■ Problem description:
Condense the paragraph of the Y chromosome article that begins "Published in the journal PLOS Genetics" into a short bulleted list that keeps its main facts.

■ Extracted text:
'''
The Y chromosome isn't going anywhere, researchers concluded after comparing the male chromosome in 16 African and European men.

"The Y chromosome has lost 90 percent of the genes it once shared with the X chromosome, and some scientists have speculated that the Y chromosome will disappear in less than 5 million years," said evolutionary biologist from the University of California, Berkeley Melissa A. Wilson Sayres said. "Our study demonstrates that the genes that have been maintained, and those that migrated from the X to the Y, are important, and the human Y is going to stick around for a long while."

Published in the journal PLOS Genetics, the report challenges the theory put forth by so-called "Y declinists" who argue that the chromosome is vanishing right before our eyes. The theory, described in a 2002 article published by Nature, is based on the observation that some mammals, including mole voles and spiny rats, lack a Y chromosome - their sex determining genes having relocated to other chromosomes.

Seven years later, Jenny Graves, a co-author of the 2002 study and researcher from Australian National University's Research School of Biology, again reiterated the warning, pointing to the disappearance of genes on the Y chromosome.

"Three hundred million years ago the Y chromosome had about 1,400 genes on it, and now it's only got 45 left, so at this rate we're going to run out of genes on the Y chromosome in about five million years," she said, according to The Telegraph, adding "You need a Y chromosome to be male."

The new study, however, reveals how the patterns of variation on the 16 men's chromosomes "are consistent with natural selection acting to maintain the gene content there." UC Berkeley wrote in a statement. That the chromosome boasts just 27 unique genes, rather than the thousands found on other chromosomes, just means it's gotten rid of extra baggage and can now travel light with only the essentials, the researchers argue.

"Melissa's results are quite stunning," said co-author Rasmus Nielsen, a professor of integrative biology who also teaches at UC Berkeley. "They show that because there is so much natural selection working on the Y chromosome, there has to be a lot more function on the chromosome than people previously thought."
'''
■ Source information:
'''
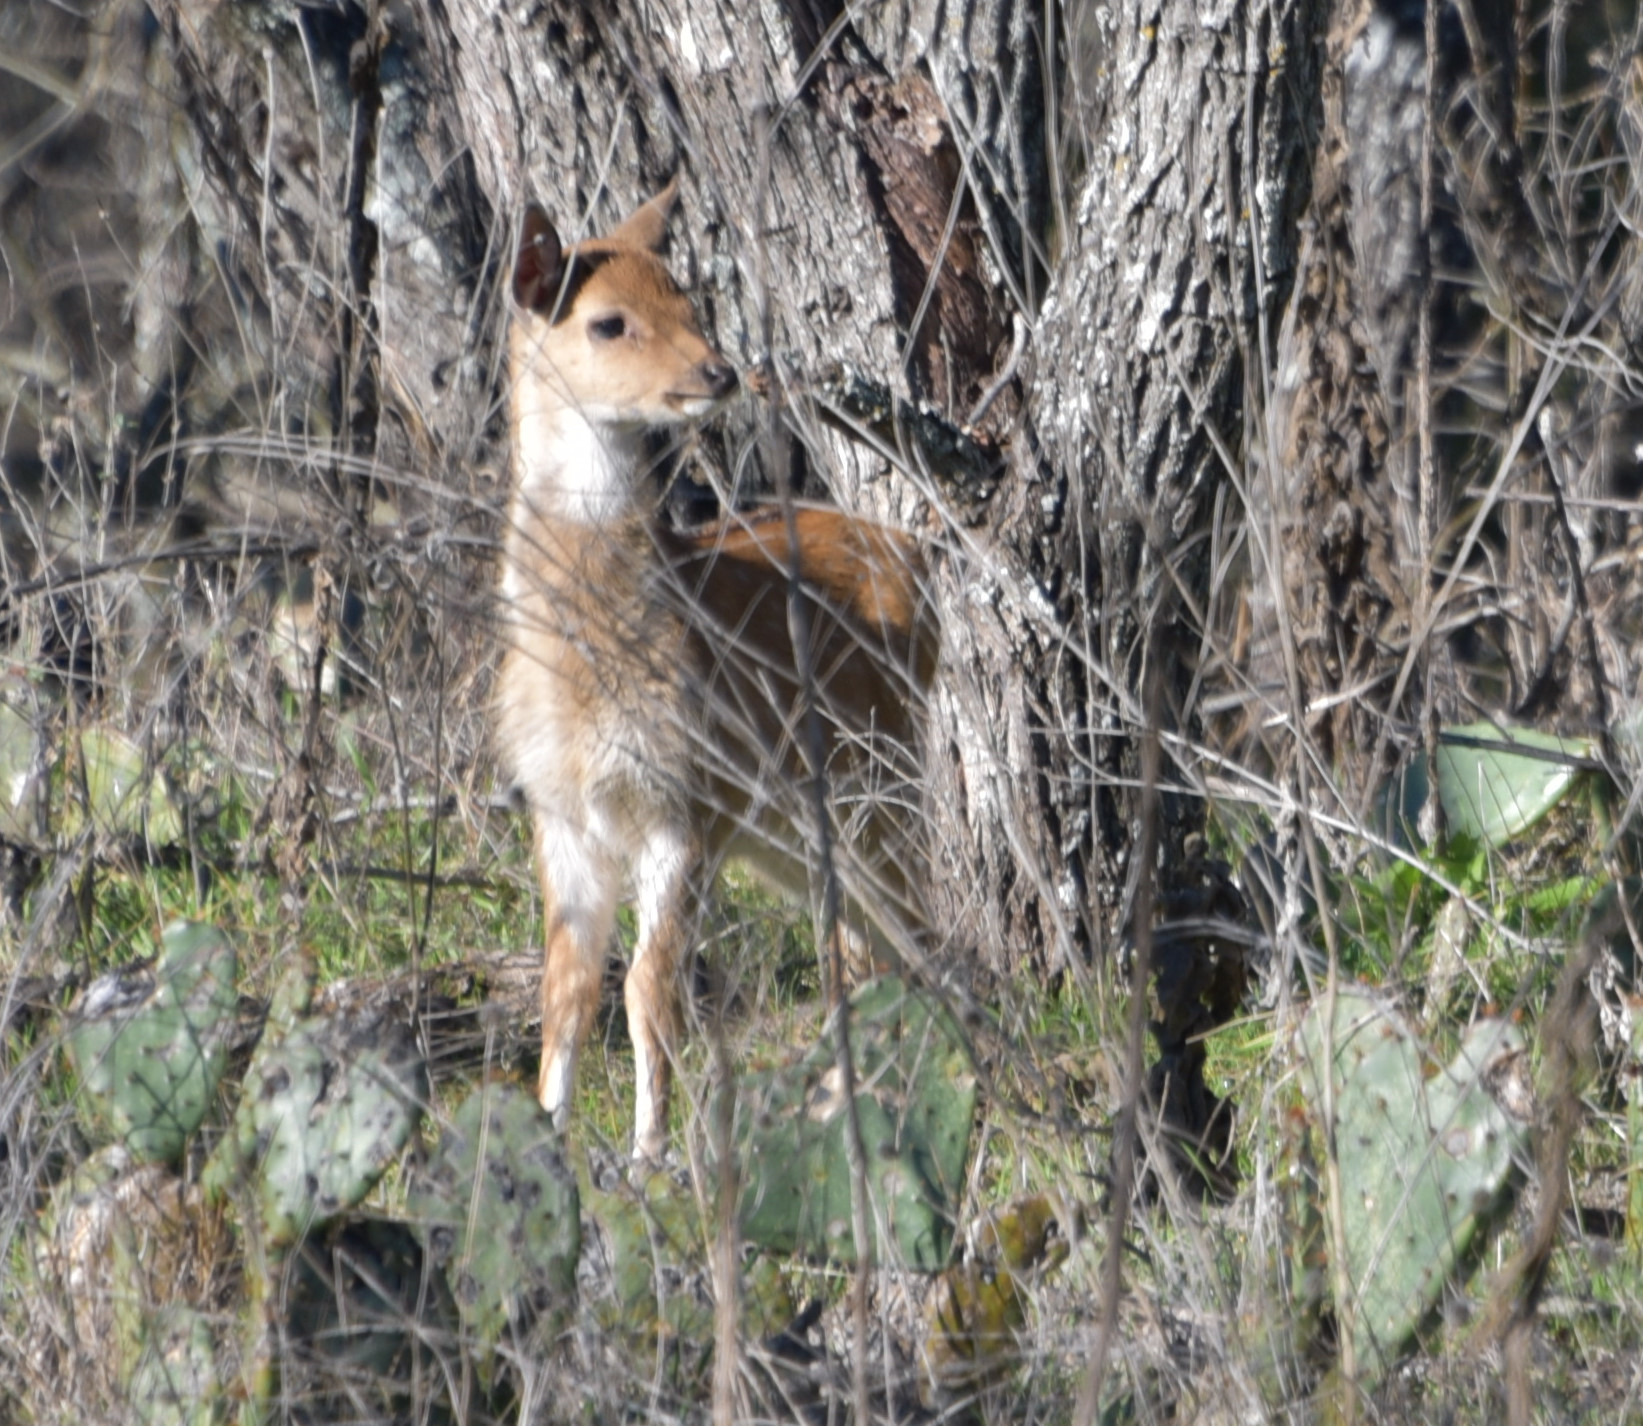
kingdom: Animalia
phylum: Chordata
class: Mammalia
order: Artiodactyla
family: Cervidae
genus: Axis
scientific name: Axis axis
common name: Chital
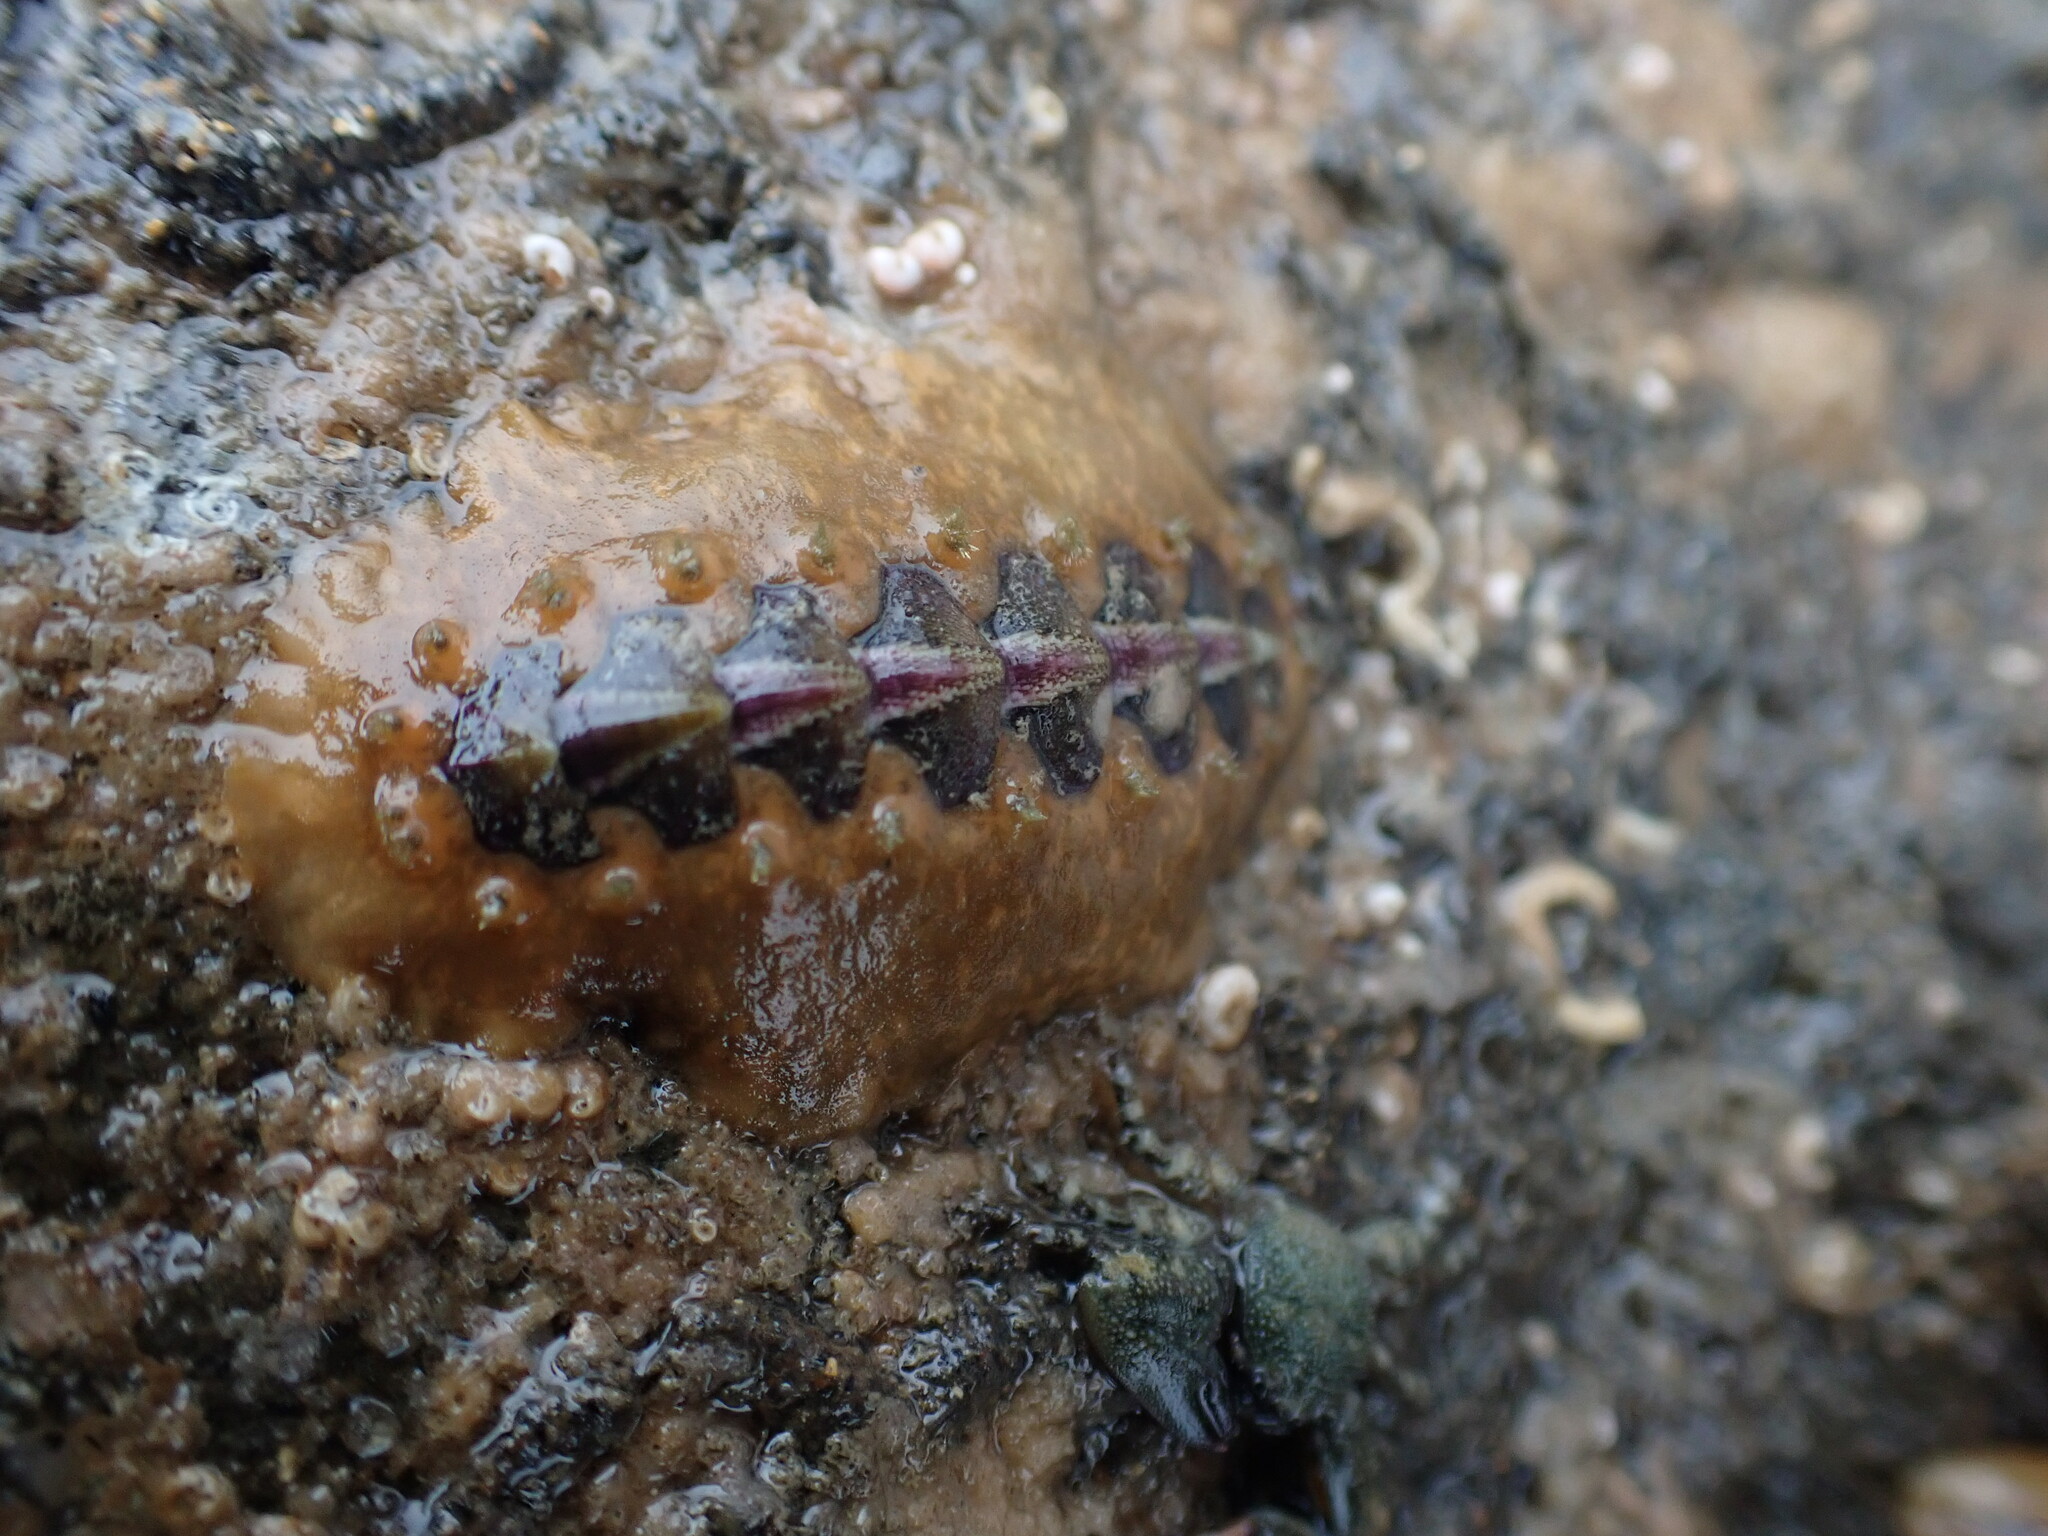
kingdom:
'''
■ Finished task:
- The report appeared in the journal PLOS Genetics.
- It challenges the theory of the "Y declinists," who argue that the Y chromosome is vanishing.
- That theory was described in a 2002 article published by Nature.
- The theory rests on the observation that some mammals, including mole voles and spiny rats, lack a Y chromosome because their sex-determining genes have relocated to other chromosomes.